Researchers are working to figure out whether women are disproportionately diagnosed with functional disorders.
"We don't know what is right or the whole truth necessarily," said Dr. Mark Hallett, a senior investigator at the National Institute of Neurological Disorders and Stroke. He said one study underway is looking at whether women suffer more childhood trauma, particularly sexual abuse, than men and if that is a cause of functional disorders. He said he didn't believe that gender bias played a significant role in the fact that women receive the diagnosis more often than men, and he said other explanations may include hormonal differences between the sexes or that women may be more likely to seek treatment.
It's impossible to know for certain how Boylan got better. The workings of the mind are complex and our understanding of diseases of the brain and of psychology is constantly evolving. It may be that, as Louis suspected, a combination of factors was at work that include both a psychogenic component and the brain cyst.
"To me, where she is now is nothing short of a miracle," said Boylan's friend, Gilbert.
I asked Lawton if Boylan might have experienced a placebo effect from the surgery. While that can happen, he said, Boylan's relief and turnaround "was pretty significant to the point that it outlasted the typical duration of most placebo effects which I think run their course."

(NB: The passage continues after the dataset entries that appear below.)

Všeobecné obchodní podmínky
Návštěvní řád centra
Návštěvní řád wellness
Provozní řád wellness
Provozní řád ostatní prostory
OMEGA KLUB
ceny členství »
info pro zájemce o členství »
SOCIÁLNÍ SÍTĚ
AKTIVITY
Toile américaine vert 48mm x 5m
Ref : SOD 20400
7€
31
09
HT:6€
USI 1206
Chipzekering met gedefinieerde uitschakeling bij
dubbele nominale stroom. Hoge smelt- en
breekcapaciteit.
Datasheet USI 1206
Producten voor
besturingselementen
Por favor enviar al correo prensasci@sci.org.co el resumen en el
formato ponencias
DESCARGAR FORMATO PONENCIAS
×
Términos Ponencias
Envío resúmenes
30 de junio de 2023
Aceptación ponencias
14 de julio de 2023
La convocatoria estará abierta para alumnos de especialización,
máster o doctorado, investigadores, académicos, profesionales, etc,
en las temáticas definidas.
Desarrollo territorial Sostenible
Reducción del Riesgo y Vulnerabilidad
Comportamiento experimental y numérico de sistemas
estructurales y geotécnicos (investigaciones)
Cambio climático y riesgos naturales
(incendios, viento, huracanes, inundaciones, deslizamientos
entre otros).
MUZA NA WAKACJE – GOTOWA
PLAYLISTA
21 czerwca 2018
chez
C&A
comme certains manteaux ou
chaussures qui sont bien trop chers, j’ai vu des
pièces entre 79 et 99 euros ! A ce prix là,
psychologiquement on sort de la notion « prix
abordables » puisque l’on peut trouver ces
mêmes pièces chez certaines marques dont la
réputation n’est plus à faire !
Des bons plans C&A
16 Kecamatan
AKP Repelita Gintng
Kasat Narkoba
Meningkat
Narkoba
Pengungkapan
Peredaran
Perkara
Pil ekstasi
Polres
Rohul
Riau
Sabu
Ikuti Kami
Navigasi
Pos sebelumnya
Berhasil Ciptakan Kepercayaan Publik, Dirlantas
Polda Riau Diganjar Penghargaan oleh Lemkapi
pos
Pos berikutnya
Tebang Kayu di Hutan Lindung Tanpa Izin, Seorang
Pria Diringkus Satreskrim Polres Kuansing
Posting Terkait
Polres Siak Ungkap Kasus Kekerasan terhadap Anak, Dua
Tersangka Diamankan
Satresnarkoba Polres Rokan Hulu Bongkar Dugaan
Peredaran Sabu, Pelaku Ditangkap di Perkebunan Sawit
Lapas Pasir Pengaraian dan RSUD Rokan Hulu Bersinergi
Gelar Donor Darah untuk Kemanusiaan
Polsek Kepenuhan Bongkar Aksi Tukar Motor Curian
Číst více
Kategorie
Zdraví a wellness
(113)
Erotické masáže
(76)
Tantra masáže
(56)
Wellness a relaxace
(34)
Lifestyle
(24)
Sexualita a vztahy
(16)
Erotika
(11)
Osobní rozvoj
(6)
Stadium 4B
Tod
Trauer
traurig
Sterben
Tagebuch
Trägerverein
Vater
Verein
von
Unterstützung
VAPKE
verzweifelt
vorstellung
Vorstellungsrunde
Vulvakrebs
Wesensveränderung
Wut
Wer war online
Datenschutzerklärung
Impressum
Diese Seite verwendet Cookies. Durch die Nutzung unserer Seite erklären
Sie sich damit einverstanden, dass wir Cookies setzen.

Louis said he believes the surgery "did do some good" and at a minimum removed a cyst that was in a dangerous position. But he is not persuaded it is the main reason for Boylan's turnaround. He suspects many of her symptoms were functional, and sometimes patients with that diagnosis get better over time.
Boylan is convinced her cyst and reactions to medicine to treat the symptoms caused by it were the primary sources of her illness. She views her story as a cautionary tale: She was a woman with means, a degree in medicine and a cyst in her brain. Still, she said, "that did not spare me from being cast as hysterical."
David Armstrong is a senior reporter at ProPublica specializing in health care investigations.